Many describe their fascination with fishing by stating that “the tug is the drug.” Likely, most anglers agree, but shouldn’t we then ask what provides the best tug? A heavy percentage of those I’ve asked believe it is the size of the hooked fish. In other words, they think that the larger the fish, the better the fight. I beg to differ. The fight of a 10-lb. bass wouldn’t be special if a rod used to catch a 300lb Yellow Fin Tuna were used in its capture. That leads me to conclude that the rod’s size produces those “beautiful vibrations.” A recent trip to a favorite pond with an 8-ft. 2 wt. rod and a size-12 soft hackle fly box provided all the confirmation I needed. After experimenting with ever-deepening vertical drop countdowns, I had fish contact at my count of 7 in the shade of an overhanging willow branch. The first caught bluegill was only 6 inches long, but its gyrations activated others in the area. Six of the next 12 captured specimens were broad-shouldered 8-inchers that fought lengthy rod tip-bouncing battles. Each of those fights left the question of whether that fish could be landed in doubt. The tug doesn’t get any better than that. I’m sure not opposed to catching big fish. I like it as much as anyone else, but matching the rod to our target species maximizes our enjoyment of every fishing trip, and isn’t that the point?
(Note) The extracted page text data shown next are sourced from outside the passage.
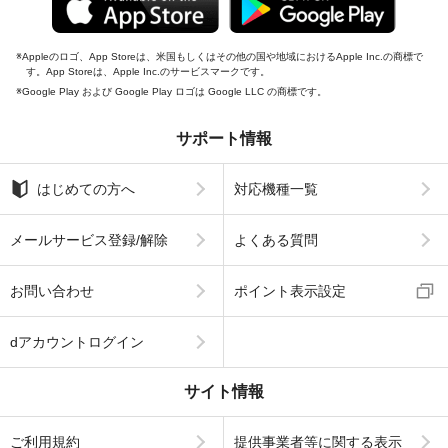
Appleのロゴ、App Storeは、米国もしくはその他の国や地域におけるApple Inc.の商標で
す。App Storeは、Apple Inc.のサービスマークです。
Google Play および Google Play ロゴは Google LLC の商標です。
サポート情報
はじめての方へ
対応機種一覧
メールサービス登録/解除
よくある質問
お問い合わせ
ポイント表示設定
dアカウントログイン
サイト情報
ご利用規約
提供事業者等に関する表示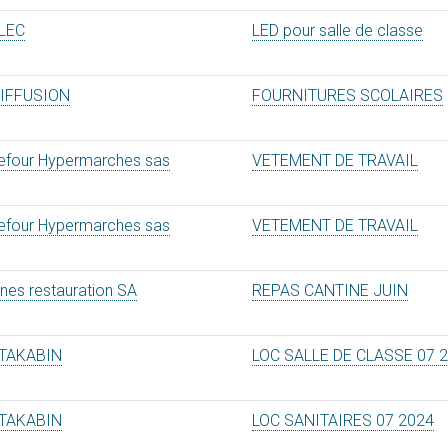
LEC
LED pour salle de classe
DIFFUSION
FOURNITURES SCOLAIRES
efour Hypermarches sas
VETEMENT DE TRAVAIL
efour Hypermarches sas
VETEMENT DE TRAVAIL
ines restauration SA
REPAS CANTINE JUIN
TAKABIN
LOC SALLE DE CLASSE 07 
TAKABIN
LOC SANITAIRES 07 2024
The sun danced among fluffy white clouds as I waded into the stream. The White Bass migrating from the nearby reservoir to spawn in the river were the target, but the fishing is shared with many others. The smashing strikes and wild, bull-dogging battles of these bass annually attract many anglers. Some fished from a wide variety of watercraft. Kayaks, canoes, and fully equipped bass boats are standard. Bank stalkers occupied most exposed gravel bars, and there were even a few clad in waders like myself. Bait casters and spin fishers dominated the crowd, but another couple of fly casters could be seen downstream. I found my favorite pool, a large eddy with a submerged brush pile unoccupied, and cast an olive/copper Mini Minnie, which replicates a small sunfish, on a 3 i.p.s. (inches per second) full-sinking line. A dozen retrieves were ignored before a solid hit put a deep rod-tip bouncing bend in my 7 wt. rod as the muscular fish headed into the deepest pool then switched tactics and sought the swiftest current before encircling my position and coming to hand. It was a 14-inch female swollen with eggs, and I quickly released her. Two dozen more White Bass were captured and released without moving to another location. About a third of the catch were females. Smaller males dominate the early portion of the season, but the larger females soon join them to create this unusual circus of fishing activity.